The majority of chronic Lyme patients suffer with some
degree of cognitive dysfunction. The
term “brain fog” is commonly used. Patients don’t feel as sharp. It becomes
difficult to think clearly. Short term memory and working memory are poor.
Finding words, completing sentences becomes difficult. Patients feel like they
have the sudden onset of ADD (attention deficit disorder). Patients frequently
experience disorientation and confusion and a long list of other symptoms.
It has been suggested that all patients with “neuro-lyme”
should be given IV antibiotics. This is not realistic since most patients have
brain symptoms. Spirochetes may cross the blood brain barrier within days of
infection.
Coinfections alter the clinical p
icture and must be dealt
with separately, in specific ways.
Cognitive changes may correlate with white matter spots seen
on brain MRI or with poor blood perfusion on nuclear medicine SPECT scans.
Cognitive symptoms for the most part are due to
inflammation, not permanent structural damage; so, in most cases, these symptoms
are reversible with appropriate therapy.
In most cases I like to start with oral antibiotics, ones
that are effective against the pleomorphic forms of Borrelia (round body forms
and others), and ones that pass the blood brain barrier. I will talk about treatment in a subsequent
BLOG.
Unfortunately many patients get worse with treatment: we
refer to this as a brain Herxheimer reaction.
The best thing to do may be to hold antibiotics for several
days and then restart at a lower dose, as tolerated. Intravenous glutathione, (only IV), and I have
tried all other forms, liposomal, oral, intranasal and even rectal is the only form that works. Glutathione (GTH) when it works, can seem like magic. HBOT, hyperbaric oxygen therapy can be very
effective. I have also found that Welchol works for some patients.
Welchol is interesting. Being in the field (of chronic Lyme
doctors), early on I was told that Welchol and related drugs remove biotoxins. This is plainly incorrect. The important biotoxin, quinolinic acid (QUIN), does not cross the blood brain barrier. QUIN
binds to NMDA receptors, it promotes action of the neurotransmitter NMDA. Drugs
that antagonize NMDA are well known to many. These drugs include phencyclidine
(angel dust and others). In the Lyme brain the opposite is happening. Excessive
activation of NMDA receptors causes (glutamate-excito-toxicity) with increased
cell death, associated with a wide spectrum of neurodegenerative
disorders, including Alzheimer’s disease.
It turns out that bile acids, thought
to be detergents to emulsify fat have neuro-regulatory function. Cholesterol
also has neuro-regulatory effects. Welchol may help neuro-inflammation by
unanticipated mechanisms.
Other drugs which help moderate the effects of QUIN include
the mood stabilizer Lamictal and the Alzheimer’s drug Namenda. Both have a role
in the treatment of QUIN toxicity.
It is perfectly OK to treat symptoms as the patient heals. A
word of caution with depression: SSRIs, typically used for depression may have
a paradoxical effect in the “Lyme brain.” Lamictal, discussed above may be
effective. Also, Wellbutrin may be better tolerated.
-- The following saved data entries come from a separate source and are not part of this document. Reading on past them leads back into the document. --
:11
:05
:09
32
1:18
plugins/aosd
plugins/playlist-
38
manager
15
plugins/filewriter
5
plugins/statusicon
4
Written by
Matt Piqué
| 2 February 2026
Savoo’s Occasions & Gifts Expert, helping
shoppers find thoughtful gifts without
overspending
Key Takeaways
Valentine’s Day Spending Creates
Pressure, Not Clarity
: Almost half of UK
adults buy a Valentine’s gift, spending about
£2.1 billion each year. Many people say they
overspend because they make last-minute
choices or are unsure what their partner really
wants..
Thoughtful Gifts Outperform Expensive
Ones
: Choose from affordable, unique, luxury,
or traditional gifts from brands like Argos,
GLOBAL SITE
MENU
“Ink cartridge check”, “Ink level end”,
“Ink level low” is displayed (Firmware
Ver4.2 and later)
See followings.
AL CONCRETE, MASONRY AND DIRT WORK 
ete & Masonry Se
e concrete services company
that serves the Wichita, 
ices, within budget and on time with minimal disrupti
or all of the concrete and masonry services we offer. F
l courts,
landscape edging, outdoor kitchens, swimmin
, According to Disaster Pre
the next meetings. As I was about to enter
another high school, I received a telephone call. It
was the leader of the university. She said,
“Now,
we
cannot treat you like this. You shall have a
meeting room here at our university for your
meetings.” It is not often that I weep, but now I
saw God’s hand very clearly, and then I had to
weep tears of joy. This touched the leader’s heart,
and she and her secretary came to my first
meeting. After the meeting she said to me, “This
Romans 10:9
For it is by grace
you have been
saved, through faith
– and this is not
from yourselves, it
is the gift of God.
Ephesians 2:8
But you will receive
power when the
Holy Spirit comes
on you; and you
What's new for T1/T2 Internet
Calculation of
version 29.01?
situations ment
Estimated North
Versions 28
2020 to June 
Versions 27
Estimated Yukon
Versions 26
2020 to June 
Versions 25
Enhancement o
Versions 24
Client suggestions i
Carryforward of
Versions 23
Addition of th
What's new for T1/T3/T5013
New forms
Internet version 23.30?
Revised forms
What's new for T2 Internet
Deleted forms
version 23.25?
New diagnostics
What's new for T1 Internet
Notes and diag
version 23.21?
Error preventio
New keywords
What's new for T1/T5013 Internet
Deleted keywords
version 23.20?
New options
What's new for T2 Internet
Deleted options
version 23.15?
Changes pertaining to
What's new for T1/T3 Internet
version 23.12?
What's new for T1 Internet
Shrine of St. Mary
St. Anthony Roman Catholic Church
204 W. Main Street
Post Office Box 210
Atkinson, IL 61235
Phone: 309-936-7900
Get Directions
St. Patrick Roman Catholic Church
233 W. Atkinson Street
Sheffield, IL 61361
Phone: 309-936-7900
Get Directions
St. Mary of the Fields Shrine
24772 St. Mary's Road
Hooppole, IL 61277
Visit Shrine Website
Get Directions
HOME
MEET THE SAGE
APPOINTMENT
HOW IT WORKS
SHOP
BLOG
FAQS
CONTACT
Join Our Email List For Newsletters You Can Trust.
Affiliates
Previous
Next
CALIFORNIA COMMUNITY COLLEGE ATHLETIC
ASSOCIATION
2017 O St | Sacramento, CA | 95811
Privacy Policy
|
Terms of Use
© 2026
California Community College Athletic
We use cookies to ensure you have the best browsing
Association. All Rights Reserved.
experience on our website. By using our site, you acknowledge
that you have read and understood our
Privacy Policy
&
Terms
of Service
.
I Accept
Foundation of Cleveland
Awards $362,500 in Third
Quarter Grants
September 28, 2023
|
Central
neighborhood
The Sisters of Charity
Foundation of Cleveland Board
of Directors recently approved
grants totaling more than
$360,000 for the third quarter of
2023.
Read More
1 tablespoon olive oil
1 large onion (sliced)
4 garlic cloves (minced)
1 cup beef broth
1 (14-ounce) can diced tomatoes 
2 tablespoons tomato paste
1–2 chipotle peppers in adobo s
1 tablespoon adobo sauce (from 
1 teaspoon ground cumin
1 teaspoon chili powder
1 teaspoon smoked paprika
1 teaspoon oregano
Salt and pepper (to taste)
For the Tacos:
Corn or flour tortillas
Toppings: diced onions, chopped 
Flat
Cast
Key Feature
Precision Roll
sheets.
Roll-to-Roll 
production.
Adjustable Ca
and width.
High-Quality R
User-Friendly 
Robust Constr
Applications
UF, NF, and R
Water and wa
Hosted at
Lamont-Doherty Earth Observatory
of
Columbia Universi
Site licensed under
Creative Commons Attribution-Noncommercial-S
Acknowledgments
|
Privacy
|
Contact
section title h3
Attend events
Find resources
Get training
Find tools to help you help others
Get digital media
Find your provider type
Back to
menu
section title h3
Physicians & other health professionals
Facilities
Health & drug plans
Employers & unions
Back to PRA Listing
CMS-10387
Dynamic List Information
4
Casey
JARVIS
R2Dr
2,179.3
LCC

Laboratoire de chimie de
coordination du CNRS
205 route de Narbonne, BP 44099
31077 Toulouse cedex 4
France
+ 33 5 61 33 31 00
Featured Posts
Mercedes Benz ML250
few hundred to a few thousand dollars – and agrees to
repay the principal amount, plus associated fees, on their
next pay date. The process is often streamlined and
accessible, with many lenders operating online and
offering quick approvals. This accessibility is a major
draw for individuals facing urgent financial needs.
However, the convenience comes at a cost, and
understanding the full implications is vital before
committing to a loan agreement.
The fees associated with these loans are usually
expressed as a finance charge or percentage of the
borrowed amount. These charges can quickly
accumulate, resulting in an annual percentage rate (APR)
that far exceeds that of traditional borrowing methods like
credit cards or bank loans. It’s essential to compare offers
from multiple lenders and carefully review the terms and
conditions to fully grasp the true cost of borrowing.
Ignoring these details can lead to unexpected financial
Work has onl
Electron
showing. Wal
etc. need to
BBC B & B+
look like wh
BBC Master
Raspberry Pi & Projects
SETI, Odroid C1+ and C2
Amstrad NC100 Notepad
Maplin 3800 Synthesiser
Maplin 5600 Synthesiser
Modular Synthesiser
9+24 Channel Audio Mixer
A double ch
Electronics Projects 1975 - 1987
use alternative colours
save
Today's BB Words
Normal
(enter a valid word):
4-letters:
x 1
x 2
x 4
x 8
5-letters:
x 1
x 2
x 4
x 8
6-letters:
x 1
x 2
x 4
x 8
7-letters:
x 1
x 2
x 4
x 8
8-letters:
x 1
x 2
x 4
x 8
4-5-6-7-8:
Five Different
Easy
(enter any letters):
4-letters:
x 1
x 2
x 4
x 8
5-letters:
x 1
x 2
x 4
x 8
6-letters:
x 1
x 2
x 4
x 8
Stimulants are very effective for ADD symptoms as well as
for fatigue, including: Ritalin, Adderall and others.
Brain fog and cognitive problems (a patient told me she felt
her brain is broken) hopefully improve, incrementally, over time, with active
treatment, supportive therapies with an active effort not to make sure the patient
does not become worse. (Do no harm)
Although I do not like to start with IV antibiotics, if patients
show no improvement after 4-6 months, and I am sure the diagnosis is correct, it
is time to consider IV antibiotic therapy.